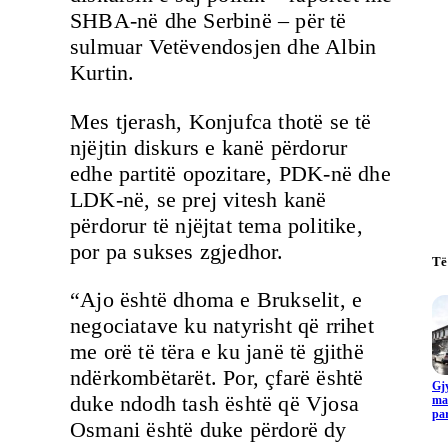
SHBA-në dhe Serbinë – për të
sulmuar Vetëvendosjen dhe Albin
Kurtin.
Mes tjerash, Konjufca thotë se të
njëjtin diskurs e kanë përdorur
edhe partitë opozitare, PDK-në dhe
LDK-në, se prej vitesh kanë
përdorur të njëjtat tema politike,
por pa sukses zgjedhor.
Të
“Ajo është dhoma e Brukselit, e
negociatave ku natyrisht që rrihet
me orë të tëra e ku janë të gjithë
ndërkombëtarët. Por, çfarë është
Gjy
duke ndodh tash është që Vjosa
ma
pa
Osmani është duke përdorë dy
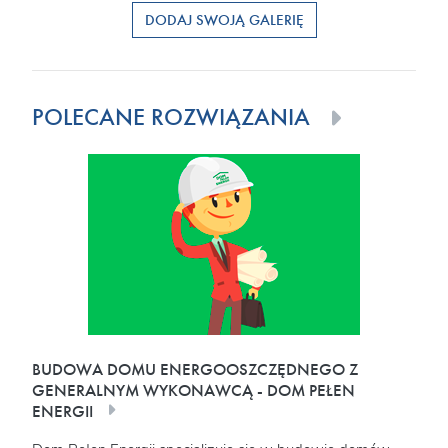
DODAJ SWOJĄ GALERIĘ
POLECANE ROZWIĄZANIA
BUDOWA DOMU ENERGOOSZCZĘDNEGO Z
GENERALNYM WYKONAWCĄ - DOM PEŁEN
ENERGII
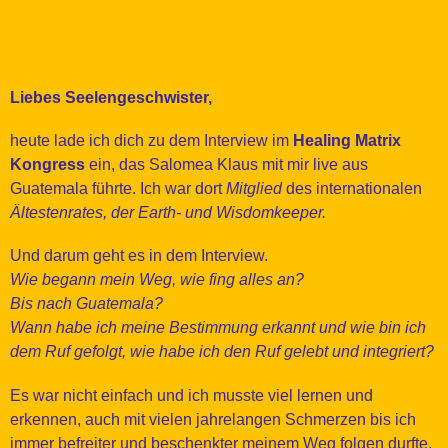
Liebes Seelengeschwister,
heute lade ich dich zu dem Interview im
Healing Matrix
Kongress
ein, das Salomea Klaus mit mir live aus
Guatemala führte. Ich war dort
Mitglied
des internationalen
Ältestenrates, der Earth- und Wisdomkeeper.
Und darum geht es in dem Interview.
Wie begann mein Weg, wie fing alles an?
Bis nach Guatemala?
Wann habe ich meine Bestimmung erkannt und wie bin ich
dem Ruf gefolgt, wie habe ich den Ruf gelebt und integriert?
Es war nicht einfach und ich musste viel lernen und
erkennen, auch mit vielen jahrelangen Schmerzen bis ich
immer befreiter und beschenkter meinem Weg folgen durfte.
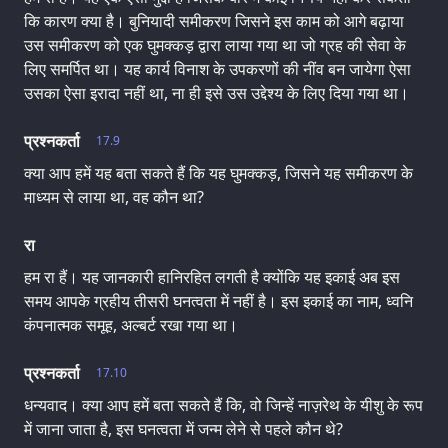
कि कारण क्या है। बुनियादी समीकरण जिसने इस काम को आगे बढ़ाया
उस समीकरण को एक घुमक्कड़ द्वारा लाया गया था जो ग्रह की सेवा के
लिए समर्पित था। यह कार्य विनाश के उपकरणों की नींव बन जायेगा ऐसा
उसका ऐसा इरादा नहीं था, ना ही इसे उस उद्देश्य के लिए दिया गया था।
प्रश्नकर्ता
17.9
क्या आप हमें यह बता सकते हैं कि यह घुमक्कड़, जिसने यह समीकरण के
माध्यम से लाया था, वह कौन था?
रा
हम रा हैं। यह जानकारी हानिरहित लगती है क्योंकि यह इकाई अब इस
समय आपके ग्रहीय तीसरी घनत्वता में नहीं है। इस इकाई का नाम, ध्वनि
कंपनात्मक समूह, अल्बर्ट रखा गया था।
प्रश्नकर्ता
17.10
धन्यवाद। क्या आप हमें बता सकते हैं कि, वो जिन्हें नाज़रेथ के यीशु के रूप
में जाना जाता है, इस घनत्वता में जन्म लेने से पहले कौन थे?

= = =

**ACTIVITY:** Pull out every line in the listing above that has the word "duke" in it, and copy each one out in full.

**RESPONSE TO THIS EXERCISE:**
duke ndodh tash është që Vjosa
Osmani është duke përdorë dy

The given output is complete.